Segment Open

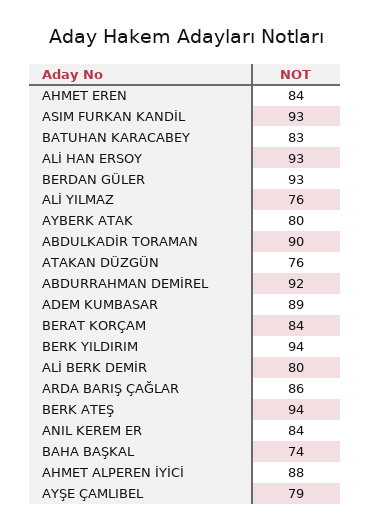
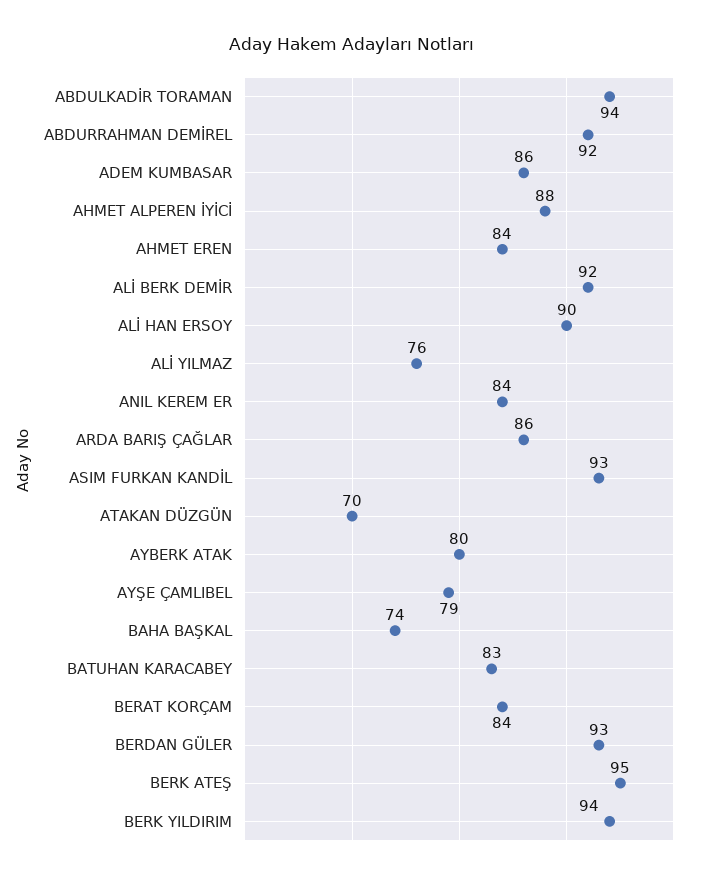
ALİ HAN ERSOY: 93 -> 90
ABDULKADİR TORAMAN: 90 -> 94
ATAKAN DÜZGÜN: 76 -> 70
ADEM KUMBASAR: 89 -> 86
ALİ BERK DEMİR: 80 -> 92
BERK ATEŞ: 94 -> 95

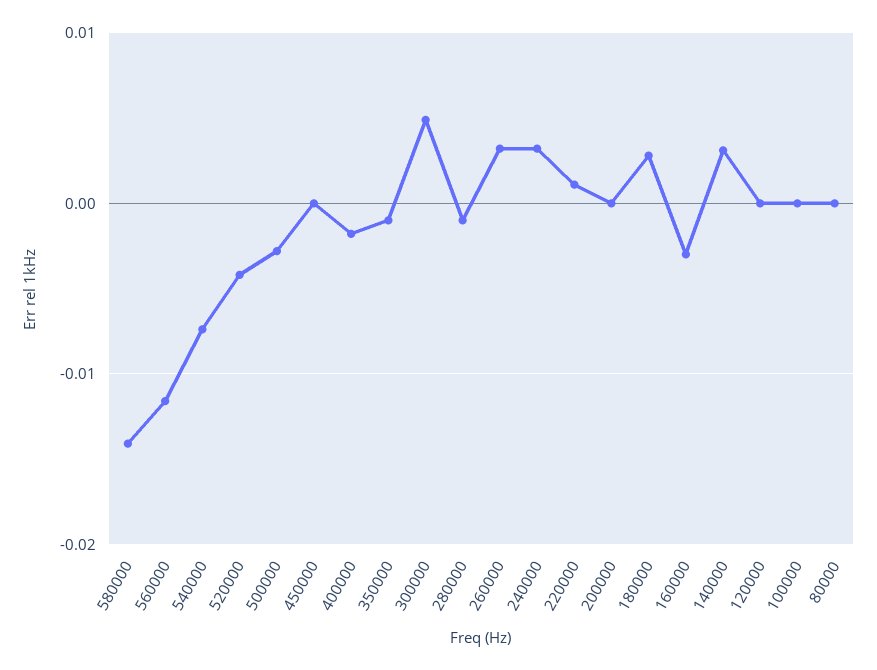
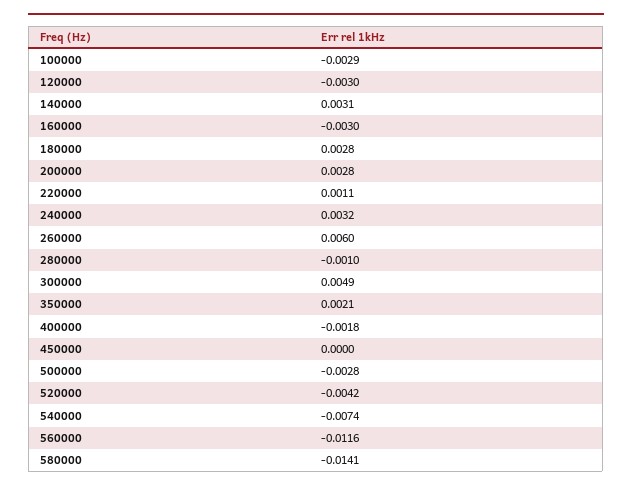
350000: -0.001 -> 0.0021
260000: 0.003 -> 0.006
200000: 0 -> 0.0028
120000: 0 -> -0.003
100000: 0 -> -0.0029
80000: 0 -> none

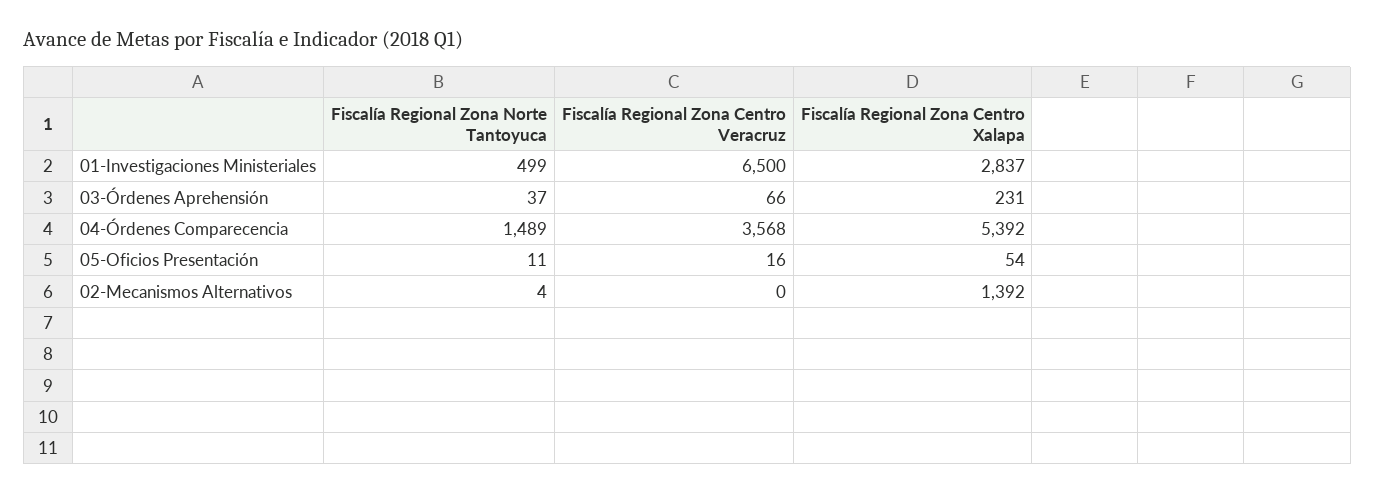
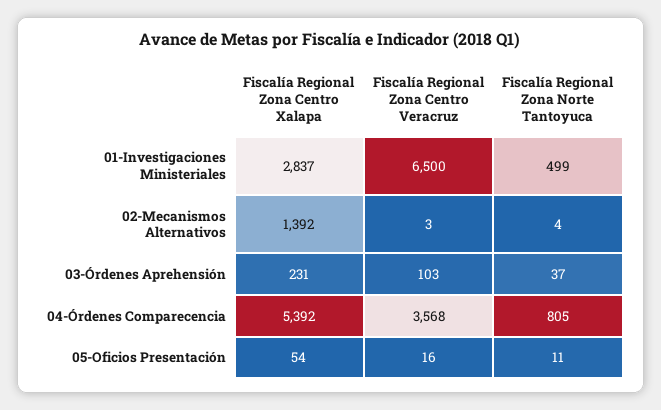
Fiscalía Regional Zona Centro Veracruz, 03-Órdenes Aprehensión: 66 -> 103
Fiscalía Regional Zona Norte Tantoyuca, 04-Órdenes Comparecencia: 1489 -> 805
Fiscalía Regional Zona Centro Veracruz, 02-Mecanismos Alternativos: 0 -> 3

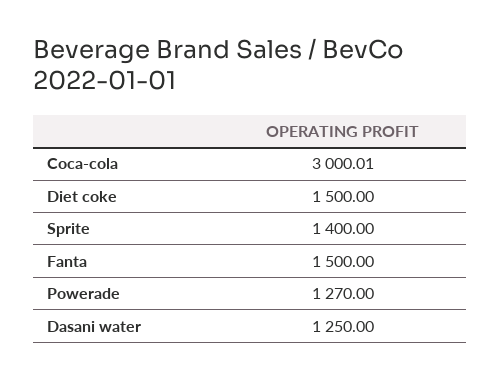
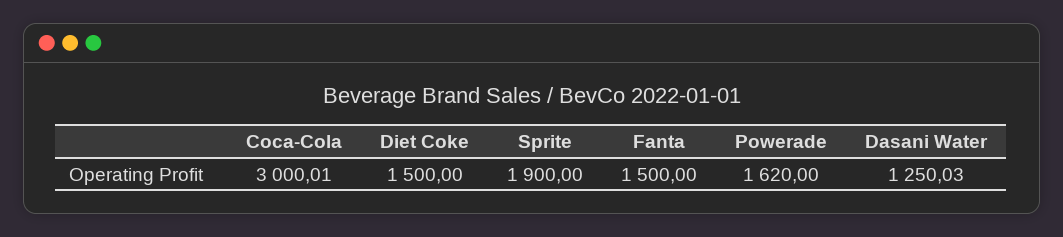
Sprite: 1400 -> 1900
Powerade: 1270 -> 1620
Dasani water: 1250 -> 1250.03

Segment Closed
Segment Open

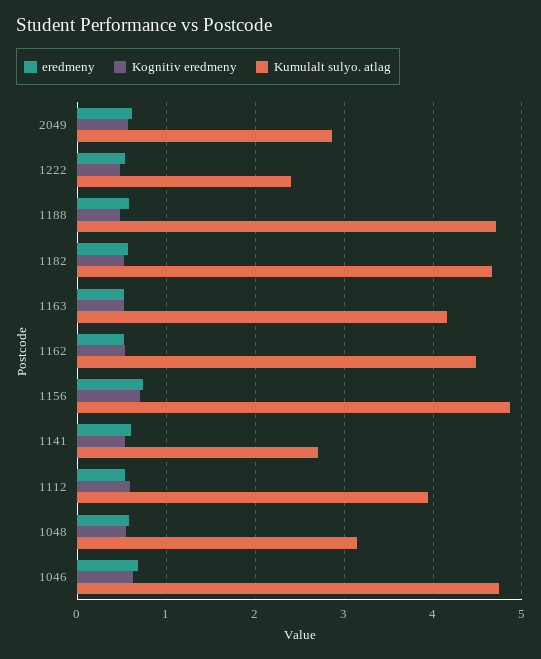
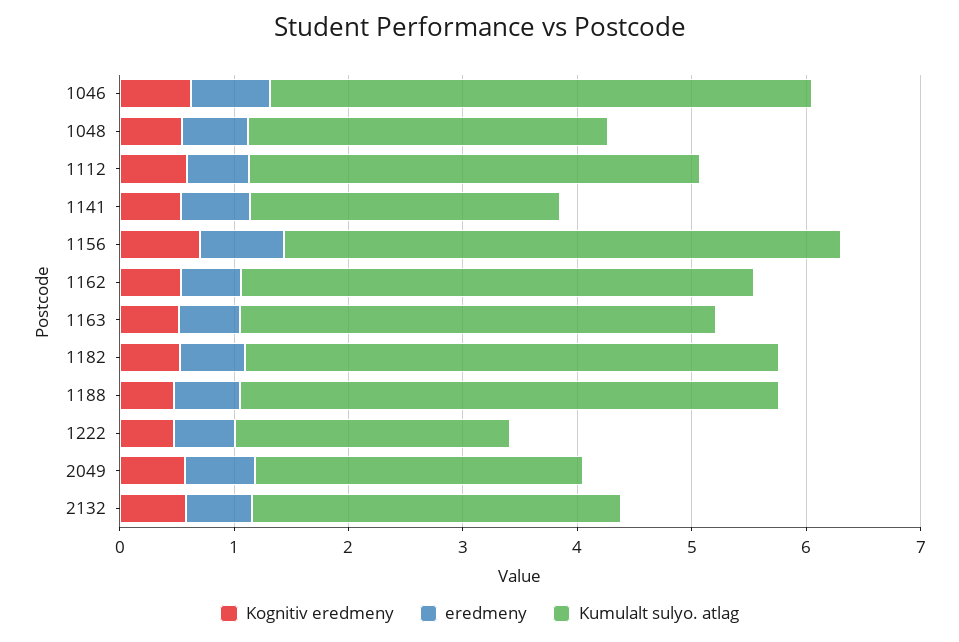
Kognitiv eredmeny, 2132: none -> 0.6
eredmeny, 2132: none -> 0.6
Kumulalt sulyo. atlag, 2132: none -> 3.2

Segment Closed

*What the task asks*. Using the data above, transcribe exactly the lines between those containing "100000: 0 -> -0.0029" and "Fiscalía Regional Zona Centro Veracruz, 02-Mecanismos", inclusive, and leave every picture behind.

*The answer*.
100000: 0 -> -0.0029
80000: 0 -> none

Fiscalía Regional Zona Centro Veracruz, 03-Órdenes Aprehensión: 66 -> 103
Fiscalía Regional Zona Norte Tantoyuca, 04-Órdenes Comparecencia: 1489 -> 805
Fiscalía Regional Zona Centro Veracruz, 02-Mecanismos Alternativos: 0 -> 3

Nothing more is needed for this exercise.